3

I'm trying to implement the pLSA algorithm proposed by Thomas Hoffman (1999). However, all the implementations I have found consider the input term-doc matrix as complete instead of sparse. Since my input matrix is quite large and sparse, I would like to find out an algorithm which supports the sparsity. Could you help me find one? Matlab or Java is preferred.

UPDATE I have found out that the PennAspect http://www.cis.upenn.edu/~ungar/Datamining/software_dist/PennAspect/index.html in fact implement PLSA with sparse matrix input.
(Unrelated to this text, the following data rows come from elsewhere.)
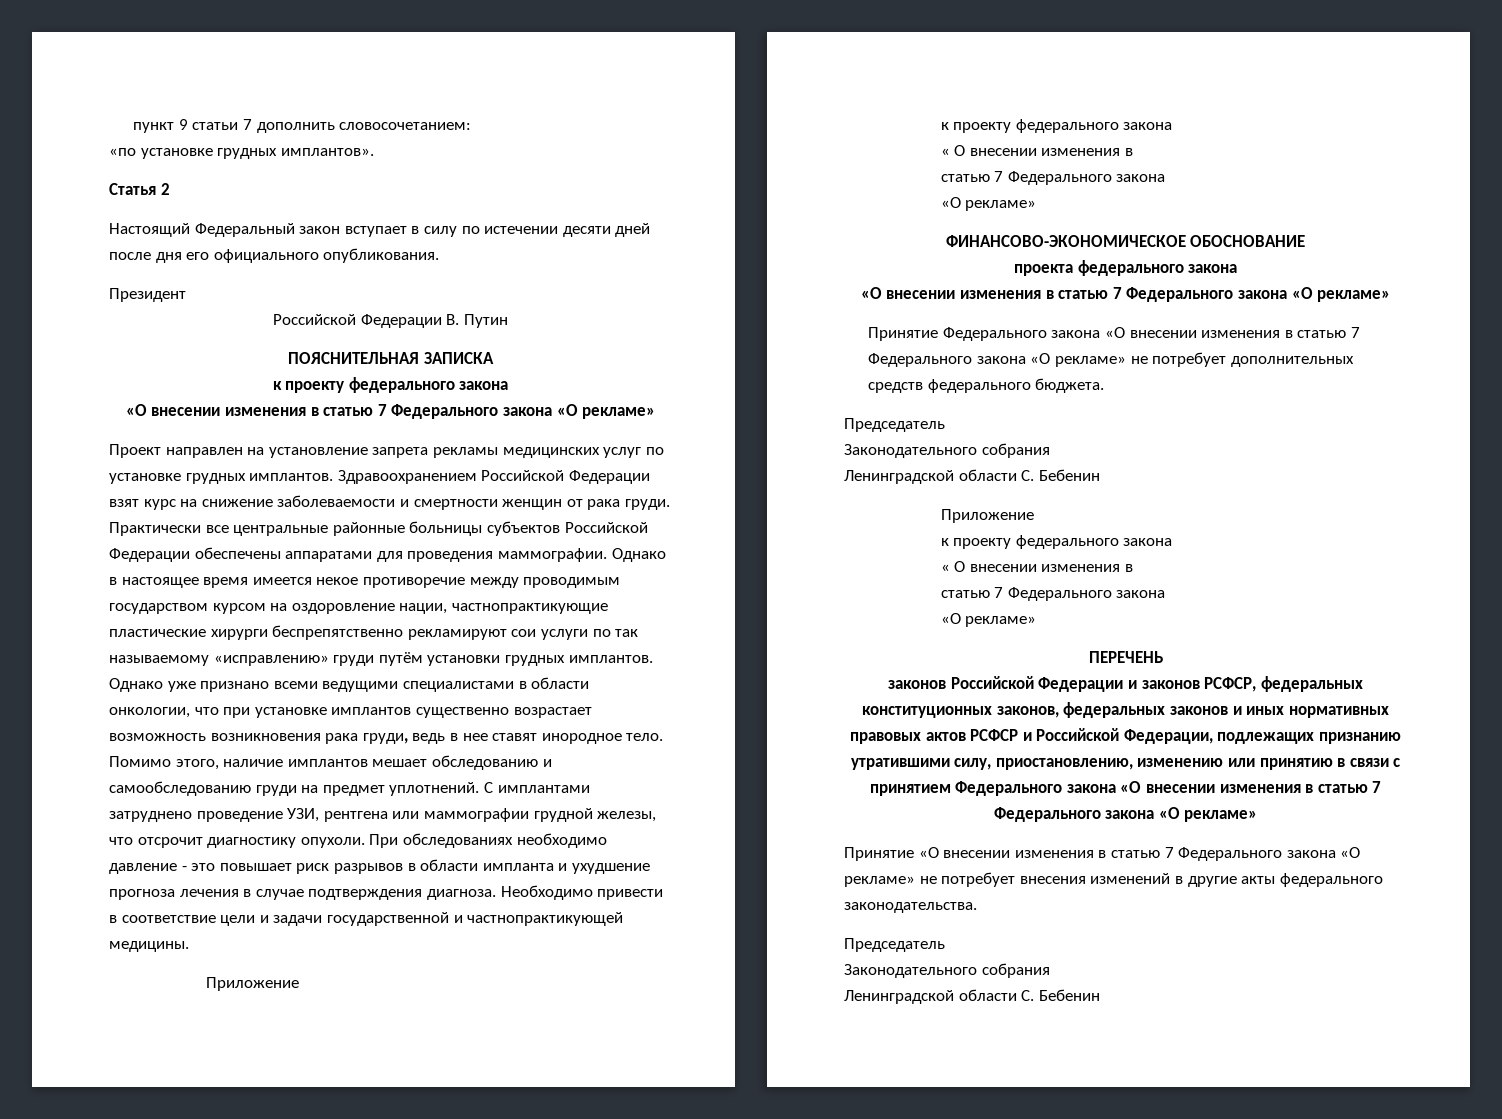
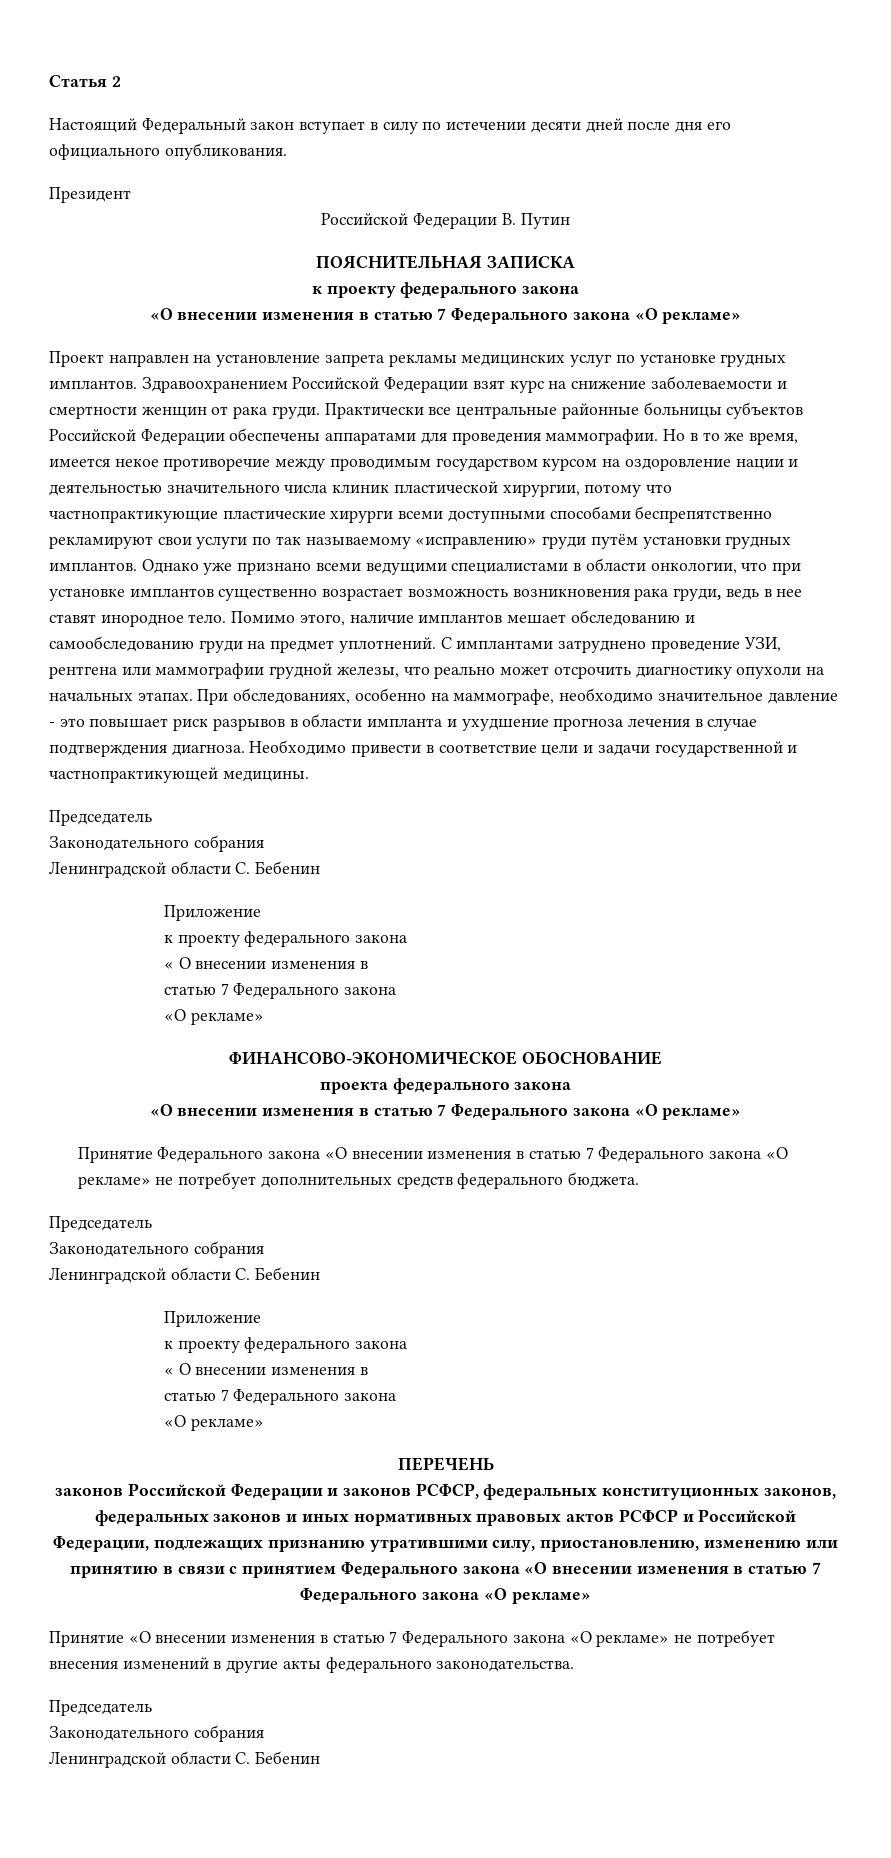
[133,119,472,133] [109,148,374,159] пункт 9 статьи 7 дополнить словосочетанием: // «по установке грудных имплантов». // -> (49, 81) none
[611,548,666,562] [109,577,249,588] Однако в настоящее время -> [663,429,798,445] Но в то же время,
[399,603,608,614] [109,629,268,640] нации, частнопрактикующие пластические хирурги -> [735,459,799,470] [49,481,673,497] [49,506,631,523] нации и деятельностью значительного числа клиник пластической хирургии, потому что частнопрактикующие пластические хирурги всеми доступными способами
[511,629,537,637] сои -> [157,537,192,545] свои
[137,833,607,848] отсрочит диагностику опухоли. При обследованиях необходимо -> [434,666,824,679] [49,688,763,705] реально может отсрочить диагностику опухоли на начальных этапах. При обследованиях, особенно на маммографе, необходимо значительное
(189, 946) none -> [49,810,152,826] [49,835,264,852] [49,861,321,878] // Председатель // Законодательного собрания // Ленинградской области С. Бебенин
The solution is simple. A 2D ragged array(an array which does not have the same length for each row) can be used to represent the sparse matrix.

Jia
  • 1,301
  • 1
  • 12
  • 18

1 Answers1

0

I know its too late. But I was also searching for an answer, and finally implemented on my own. I am new to R but loved this algorithm and was advised to implement this in R. It is working perfectly with my large sparse dtm ie document term matrix with 10 iterations :

##PLSA algo
k <- 100;
P1<-t(apply(matrix(sample.int(46, k*dim(mat)[2], TRUE), k, dim(mat[2]),1,funnorm <- function(matrow){
matcol <- matrow/sum(matrow)
return(matcol)
}))

P2<-t(apply(matrix(sample.int(46, dim(mat)[1]*k, TRUE), dim(mat)[1],  k),1,funnorm <- function(matrow){
matcol <- matrow/sum(matrow)
return(matcol)
}))

for(n in 1:10){

P3<-P2 %*% P1
P4 <- mat / P3

P5 <- P4 %*% t(P1)
P6 <- P2 * P5
P2new <- P6/(rowSums(P6))

P5 <- t(P2) %*% P4 
P6 <- P1 * P5 
P1new <- P6/(rowSums(P6))

P1 <- P1new
P2 <- P2new
}

Hope it helps anybody still looking for this.

MItrajyoti
  • 508
  • 9
  • 14